Harrenhal's tricks bring the magic back to Westeros

The Harrenhal plot also brings something else the series had been largely missing: a sense of magic. Whether or not the Harrenhal curse actually amounts to anything is, like a good chunk of the superstition in George R.R. Martin's book series, up to readers and viewers to discern. (You might remember that the ghost of Harrenhal in "Game of Thrones" was actually assassin Jaqen H'ghar.) Nonetheless, the place clearly holds a great power over those who enter its halls. Whether by power of suggestion, mounting guilt and shame, or an actual haunting, Daemon has found himself in the thick of an unnerving situation that seems as if it could have the power to break him. Adding to his woes is the late-night appearance of some locals, who invoke the old and new gods alike to curse him for all the pillaging and plundering his army has been committing in his and Rhaenyra's names.

Obviously, being awoken in the middle of the night is not karmic punishment enough for a man who shrugs off allegations of war crimes, but there's a sense of promise to the locals' assertion that the Riverlands are guarded by deities that don't take kindly to disrespect. Often, this show portrays tragedy and death as something that comes without rhyme or reason, but there's an ironic twist in the idea that Daemon's arrogance and dismissal of those he wishes to rule over could one day be his downfall. 

"A Song of Ice and Fire" and its TV counterpart both use foreshadowing, omens, and seemingly prophetic symbolism often, and the sudden presence of it here makes this story feel like a true fantasy epic (as opposed to a political drama with dragons) in the same way that Helaena's prophecies did in season 1. Compared to the flagship show's white walkers and warging, this version of Westeros feels altogether realistic, but the haunts at Harrenhal seem poised to fix that.

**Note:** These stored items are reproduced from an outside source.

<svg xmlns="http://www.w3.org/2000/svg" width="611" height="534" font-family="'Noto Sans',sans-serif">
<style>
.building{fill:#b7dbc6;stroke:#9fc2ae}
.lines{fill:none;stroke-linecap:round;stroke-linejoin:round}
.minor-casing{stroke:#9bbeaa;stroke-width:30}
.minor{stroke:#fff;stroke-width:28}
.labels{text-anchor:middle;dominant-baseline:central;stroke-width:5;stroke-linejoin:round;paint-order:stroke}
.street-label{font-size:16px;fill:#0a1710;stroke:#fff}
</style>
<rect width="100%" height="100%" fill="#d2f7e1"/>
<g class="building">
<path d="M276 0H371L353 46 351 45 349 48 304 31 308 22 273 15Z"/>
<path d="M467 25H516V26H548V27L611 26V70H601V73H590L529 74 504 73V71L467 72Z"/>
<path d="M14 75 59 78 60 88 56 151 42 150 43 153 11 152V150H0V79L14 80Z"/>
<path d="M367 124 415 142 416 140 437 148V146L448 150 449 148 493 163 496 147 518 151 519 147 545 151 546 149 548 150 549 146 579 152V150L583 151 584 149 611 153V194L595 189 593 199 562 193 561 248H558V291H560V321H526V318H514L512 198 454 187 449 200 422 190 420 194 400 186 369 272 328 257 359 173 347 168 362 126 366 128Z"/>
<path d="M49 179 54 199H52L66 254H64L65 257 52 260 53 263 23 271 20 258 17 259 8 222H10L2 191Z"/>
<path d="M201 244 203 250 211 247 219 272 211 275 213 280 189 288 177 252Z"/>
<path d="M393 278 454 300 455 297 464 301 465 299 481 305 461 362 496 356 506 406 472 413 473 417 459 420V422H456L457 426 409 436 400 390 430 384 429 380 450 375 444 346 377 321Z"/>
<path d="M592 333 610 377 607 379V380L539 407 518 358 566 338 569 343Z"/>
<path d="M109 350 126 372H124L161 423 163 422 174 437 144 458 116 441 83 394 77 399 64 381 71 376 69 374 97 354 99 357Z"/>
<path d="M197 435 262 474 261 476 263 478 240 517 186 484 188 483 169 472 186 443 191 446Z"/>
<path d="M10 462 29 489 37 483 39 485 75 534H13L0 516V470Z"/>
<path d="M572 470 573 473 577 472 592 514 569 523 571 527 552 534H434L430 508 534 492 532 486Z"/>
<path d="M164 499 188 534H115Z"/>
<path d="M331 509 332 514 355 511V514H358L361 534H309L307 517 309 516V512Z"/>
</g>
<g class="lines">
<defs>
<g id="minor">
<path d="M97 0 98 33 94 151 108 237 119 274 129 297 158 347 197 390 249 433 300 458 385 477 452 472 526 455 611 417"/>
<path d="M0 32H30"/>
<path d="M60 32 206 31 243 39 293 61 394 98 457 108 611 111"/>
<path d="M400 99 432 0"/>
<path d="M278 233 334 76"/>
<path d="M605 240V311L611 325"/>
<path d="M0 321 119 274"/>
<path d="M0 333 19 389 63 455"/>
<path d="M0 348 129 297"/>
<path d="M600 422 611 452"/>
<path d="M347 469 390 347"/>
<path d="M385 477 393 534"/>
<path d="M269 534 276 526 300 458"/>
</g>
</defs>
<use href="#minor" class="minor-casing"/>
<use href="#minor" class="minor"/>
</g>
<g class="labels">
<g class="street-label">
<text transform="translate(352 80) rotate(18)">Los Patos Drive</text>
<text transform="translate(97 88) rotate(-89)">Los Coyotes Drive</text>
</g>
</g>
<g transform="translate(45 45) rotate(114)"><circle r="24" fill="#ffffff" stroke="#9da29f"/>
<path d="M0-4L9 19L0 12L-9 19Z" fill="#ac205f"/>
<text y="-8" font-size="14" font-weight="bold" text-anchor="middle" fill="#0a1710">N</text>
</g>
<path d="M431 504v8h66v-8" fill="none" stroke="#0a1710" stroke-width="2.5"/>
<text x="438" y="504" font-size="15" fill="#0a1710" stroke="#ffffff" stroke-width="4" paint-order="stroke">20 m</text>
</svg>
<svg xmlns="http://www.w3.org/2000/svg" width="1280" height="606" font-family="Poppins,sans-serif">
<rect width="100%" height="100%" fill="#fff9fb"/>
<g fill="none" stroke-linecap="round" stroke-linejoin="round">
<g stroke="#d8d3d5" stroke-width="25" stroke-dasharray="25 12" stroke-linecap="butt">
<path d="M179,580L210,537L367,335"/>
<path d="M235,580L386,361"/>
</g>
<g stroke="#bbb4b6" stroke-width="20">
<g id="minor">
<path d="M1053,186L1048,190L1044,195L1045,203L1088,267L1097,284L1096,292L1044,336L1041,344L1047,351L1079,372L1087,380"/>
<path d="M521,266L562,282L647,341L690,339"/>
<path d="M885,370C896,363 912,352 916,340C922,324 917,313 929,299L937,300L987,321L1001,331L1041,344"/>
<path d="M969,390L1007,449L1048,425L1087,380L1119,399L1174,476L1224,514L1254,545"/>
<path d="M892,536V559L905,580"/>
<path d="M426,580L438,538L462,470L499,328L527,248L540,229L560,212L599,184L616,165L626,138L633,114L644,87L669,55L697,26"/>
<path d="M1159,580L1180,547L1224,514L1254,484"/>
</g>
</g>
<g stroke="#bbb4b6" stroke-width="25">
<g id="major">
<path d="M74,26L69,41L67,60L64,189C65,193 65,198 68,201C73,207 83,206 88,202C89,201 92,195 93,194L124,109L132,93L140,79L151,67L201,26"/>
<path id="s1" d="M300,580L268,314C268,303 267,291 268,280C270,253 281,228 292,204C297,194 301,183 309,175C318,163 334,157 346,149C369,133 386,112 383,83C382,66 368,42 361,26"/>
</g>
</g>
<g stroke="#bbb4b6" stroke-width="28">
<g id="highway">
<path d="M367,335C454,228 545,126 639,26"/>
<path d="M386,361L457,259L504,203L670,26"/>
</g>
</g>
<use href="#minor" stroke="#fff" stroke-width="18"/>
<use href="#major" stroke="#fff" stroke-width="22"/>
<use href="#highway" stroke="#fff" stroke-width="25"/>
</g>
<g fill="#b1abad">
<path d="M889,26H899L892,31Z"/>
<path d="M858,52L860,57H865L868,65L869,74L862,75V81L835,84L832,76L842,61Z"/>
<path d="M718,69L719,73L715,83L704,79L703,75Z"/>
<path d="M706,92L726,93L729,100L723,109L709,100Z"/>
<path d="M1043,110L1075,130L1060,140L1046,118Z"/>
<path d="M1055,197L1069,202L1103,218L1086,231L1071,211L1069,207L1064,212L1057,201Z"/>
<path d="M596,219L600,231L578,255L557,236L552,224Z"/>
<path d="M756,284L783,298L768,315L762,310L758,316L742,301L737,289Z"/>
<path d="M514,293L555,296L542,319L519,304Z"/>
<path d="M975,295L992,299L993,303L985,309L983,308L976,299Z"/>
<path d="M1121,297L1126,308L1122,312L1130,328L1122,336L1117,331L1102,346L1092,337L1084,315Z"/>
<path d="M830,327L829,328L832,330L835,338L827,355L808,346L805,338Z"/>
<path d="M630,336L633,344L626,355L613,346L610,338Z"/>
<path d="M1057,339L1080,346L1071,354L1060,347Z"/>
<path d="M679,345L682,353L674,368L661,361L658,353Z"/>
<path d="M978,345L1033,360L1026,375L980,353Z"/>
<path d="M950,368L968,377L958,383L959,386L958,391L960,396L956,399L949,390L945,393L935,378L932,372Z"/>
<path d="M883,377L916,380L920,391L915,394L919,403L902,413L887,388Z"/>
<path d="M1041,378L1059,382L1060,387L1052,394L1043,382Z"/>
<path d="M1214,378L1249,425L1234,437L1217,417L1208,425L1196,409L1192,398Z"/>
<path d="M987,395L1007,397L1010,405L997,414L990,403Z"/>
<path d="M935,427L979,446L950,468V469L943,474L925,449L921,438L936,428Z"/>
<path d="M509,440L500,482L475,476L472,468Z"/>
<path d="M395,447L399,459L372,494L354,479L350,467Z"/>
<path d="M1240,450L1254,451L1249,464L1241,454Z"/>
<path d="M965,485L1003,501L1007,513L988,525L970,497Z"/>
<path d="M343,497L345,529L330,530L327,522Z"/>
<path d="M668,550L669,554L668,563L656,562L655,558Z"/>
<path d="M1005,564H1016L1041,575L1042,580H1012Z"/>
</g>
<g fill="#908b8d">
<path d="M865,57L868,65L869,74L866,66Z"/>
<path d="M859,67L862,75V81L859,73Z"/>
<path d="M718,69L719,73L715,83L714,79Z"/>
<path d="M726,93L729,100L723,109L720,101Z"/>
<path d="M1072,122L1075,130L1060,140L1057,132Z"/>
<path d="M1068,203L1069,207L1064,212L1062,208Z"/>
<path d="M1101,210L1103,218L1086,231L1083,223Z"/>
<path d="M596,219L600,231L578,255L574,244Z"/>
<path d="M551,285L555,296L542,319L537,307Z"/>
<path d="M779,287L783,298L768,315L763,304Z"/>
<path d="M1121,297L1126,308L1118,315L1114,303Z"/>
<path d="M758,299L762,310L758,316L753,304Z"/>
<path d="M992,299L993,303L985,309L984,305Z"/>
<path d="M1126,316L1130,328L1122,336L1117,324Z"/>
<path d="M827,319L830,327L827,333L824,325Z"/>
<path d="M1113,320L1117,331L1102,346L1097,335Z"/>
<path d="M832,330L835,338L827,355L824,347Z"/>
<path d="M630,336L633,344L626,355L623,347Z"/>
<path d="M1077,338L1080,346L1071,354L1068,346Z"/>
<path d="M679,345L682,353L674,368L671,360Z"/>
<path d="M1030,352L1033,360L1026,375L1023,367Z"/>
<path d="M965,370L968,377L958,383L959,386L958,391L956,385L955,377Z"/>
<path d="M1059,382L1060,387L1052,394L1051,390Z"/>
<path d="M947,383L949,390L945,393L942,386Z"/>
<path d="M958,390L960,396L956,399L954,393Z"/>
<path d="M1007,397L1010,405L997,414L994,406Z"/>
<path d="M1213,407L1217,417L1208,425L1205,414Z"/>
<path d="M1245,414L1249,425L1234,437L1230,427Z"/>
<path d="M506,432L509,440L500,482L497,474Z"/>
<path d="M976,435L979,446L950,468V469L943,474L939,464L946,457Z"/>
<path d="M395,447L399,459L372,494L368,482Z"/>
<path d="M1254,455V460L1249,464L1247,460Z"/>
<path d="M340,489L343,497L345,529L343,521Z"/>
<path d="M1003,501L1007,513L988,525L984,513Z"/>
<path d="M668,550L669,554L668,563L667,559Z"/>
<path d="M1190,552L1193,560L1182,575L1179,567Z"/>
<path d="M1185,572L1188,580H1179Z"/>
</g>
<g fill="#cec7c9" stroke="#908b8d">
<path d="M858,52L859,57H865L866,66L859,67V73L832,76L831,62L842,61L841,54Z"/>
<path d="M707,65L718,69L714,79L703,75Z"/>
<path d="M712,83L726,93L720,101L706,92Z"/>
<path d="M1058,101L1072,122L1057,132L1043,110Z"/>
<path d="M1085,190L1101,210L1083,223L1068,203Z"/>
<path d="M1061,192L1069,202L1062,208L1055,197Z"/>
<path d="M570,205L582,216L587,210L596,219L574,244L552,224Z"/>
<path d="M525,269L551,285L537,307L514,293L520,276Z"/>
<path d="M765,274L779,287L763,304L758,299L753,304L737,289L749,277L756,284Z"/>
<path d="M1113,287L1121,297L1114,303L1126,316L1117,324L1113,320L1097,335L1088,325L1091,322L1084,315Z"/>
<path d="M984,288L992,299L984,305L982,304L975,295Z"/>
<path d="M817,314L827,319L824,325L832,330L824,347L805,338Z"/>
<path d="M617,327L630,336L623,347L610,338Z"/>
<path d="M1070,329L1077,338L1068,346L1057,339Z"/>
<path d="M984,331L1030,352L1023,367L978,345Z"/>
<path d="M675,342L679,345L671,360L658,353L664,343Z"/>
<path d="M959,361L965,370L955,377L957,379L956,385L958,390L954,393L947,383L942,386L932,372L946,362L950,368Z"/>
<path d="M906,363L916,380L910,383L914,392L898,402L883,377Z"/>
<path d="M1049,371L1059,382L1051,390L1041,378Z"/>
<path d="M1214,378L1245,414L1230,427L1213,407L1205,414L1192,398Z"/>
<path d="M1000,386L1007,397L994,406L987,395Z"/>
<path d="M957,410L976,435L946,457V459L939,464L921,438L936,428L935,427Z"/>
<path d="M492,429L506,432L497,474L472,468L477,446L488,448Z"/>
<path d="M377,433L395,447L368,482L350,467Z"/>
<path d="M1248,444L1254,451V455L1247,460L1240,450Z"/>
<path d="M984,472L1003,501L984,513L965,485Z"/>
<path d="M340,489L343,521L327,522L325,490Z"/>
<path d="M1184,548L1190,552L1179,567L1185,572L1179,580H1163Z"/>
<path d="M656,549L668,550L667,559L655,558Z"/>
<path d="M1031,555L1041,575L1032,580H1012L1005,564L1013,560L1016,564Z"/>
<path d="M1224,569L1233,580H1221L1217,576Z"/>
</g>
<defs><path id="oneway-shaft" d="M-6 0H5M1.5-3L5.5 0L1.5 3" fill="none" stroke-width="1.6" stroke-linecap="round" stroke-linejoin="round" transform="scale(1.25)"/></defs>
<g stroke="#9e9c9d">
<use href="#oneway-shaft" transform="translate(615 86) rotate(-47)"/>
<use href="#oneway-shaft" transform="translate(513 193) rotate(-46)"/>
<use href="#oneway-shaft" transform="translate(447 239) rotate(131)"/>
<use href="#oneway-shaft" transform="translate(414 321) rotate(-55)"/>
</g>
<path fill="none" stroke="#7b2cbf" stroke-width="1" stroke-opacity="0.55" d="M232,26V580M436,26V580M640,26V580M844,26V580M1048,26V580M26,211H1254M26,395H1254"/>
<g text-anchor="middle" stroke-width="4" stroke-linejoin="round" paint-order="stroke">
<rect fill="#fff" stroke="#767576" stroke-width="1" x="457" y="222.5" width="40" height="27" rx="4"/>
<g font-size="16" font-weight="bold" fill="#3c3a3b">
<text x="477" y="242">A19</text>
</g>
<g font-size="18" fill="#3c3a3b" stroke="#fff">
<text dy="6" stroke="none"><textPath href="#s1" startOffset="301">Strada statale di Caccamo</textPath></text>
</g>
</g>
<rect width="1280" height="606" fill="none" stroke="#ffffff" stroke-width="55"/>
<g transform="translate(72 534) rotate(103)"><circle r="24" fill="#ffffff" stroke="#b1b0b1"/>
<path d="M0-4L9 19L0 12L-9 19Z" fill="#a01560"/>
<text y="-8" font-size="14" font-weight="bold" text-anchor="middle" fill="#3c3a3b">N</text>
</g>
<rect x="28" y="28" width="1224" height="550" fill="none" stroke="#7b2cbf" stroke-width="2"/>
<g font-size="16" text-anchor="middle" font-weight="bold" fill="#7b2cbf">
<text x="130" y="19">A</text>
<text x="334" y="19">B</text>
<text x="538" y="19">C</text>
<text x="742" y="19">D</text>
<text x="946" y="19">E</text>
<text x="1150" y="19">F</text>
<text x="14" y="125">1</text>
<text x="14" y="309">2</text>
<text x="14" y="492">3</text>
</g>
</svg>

Could Daemon's haunting be prophetic?

There's also the appearance of Alys to consider. She's a character whose straight dark hair, long robes, and peculiar way of speaking call to mind the red witch Melisandre, but she's less concerned with supporting a claim to the throne and more preoccupied with the screams of the innocent that she purports to hear on the wind. Daemon is directly responsible for more than a few of those screams, and he seems as haunted by Alys and her direct reference to his mother as he does the ghostly dreams he's been having. Smith, an actor who makes each and every scene he's in more interesting, is especially fun to watch as Daemon begins to become unmoored from reality.

Anyone who's read "Fire & Blood" knows that both the old gods and Harrenhal play a major role in Daemon's eventual fate. While HBO's take on the Dance of Dragons is far from over, the eerie experiences and small displeasures the character now faces seem like slow-building portends of an uneasy future. Plus, they're just fun to watch. If "House of the Dragon" interjects a little more of the uncanny into its endless onslaught of tiny-coffin funerals, season 2 may yet redeem itself.